According to the National Weather Service, the embers will likely continue to burn through Friday due to a combination of low humidity and surging winds, which are expected to gust at 60 miles per hour.
In an attempt to contain the fires and prevent any injuries, the southern division of the California Highway Patrol issued an alert Wednesday that the northbound lanes of interstates 405,101 and the I-10 would be temporarily closed "for an unknown duration." However, the southbound lanes are open.
"These are the days that break your heart," Eric Garcetti, mayor of Los Angeles said at a news conference. "These are also days that show the resilience of our city."
According to reports, more than 150 structures have been consumed by the roaring blazes — including that of 21st Century Fox and Fox News Executive Chairman Rupert Murdoch.
The two biggest fires that officials have yet to contain are the Thomas and Creek fires, which have burned 65,000 and nearly 11,500 acres, respectively.

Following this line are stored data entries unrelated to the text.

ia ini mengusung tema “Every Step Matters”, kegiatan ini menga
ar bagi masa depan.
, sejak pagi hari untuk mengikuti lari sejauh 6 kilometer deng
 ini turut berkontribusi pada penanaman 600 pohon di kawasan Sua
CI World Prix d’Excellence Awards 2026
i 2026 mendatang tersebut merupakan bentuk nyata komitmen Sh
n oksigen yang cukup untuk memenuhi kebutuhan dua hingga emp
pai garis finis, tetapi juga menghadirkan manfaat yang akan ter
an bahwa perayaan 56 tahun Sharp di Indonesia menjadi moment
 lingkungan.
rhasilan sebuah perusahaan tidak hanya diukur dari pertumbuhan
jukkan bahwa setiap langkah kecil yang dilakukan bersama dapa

The third largest fire is the Rye fire with 7,000 acres consumed, while the smallest of all is the Skirball fire at merely 150 acres of charred destruction in its wake.
Though there have been no reports of any human deaths, the Los Angeles Times reported that more than 50,000 people have been evacuated from their homes in Ventura County, where the Thomas fire was thrashing its way through the area.
While dozens of public and private schools have decided to close, the same could not be said for the University of California at Los Angeles. Students and employees at the institution, however, have been told by officials that they "should only come to campus if safely able until the situation is resolved," the New York Times reported.
As of Tuesday, California's Governor Jerry Brown declared a state of emergency calling on residents to "stay ready and evacuate immediately if told to do so."
An estimated 200,000 Californians are without power.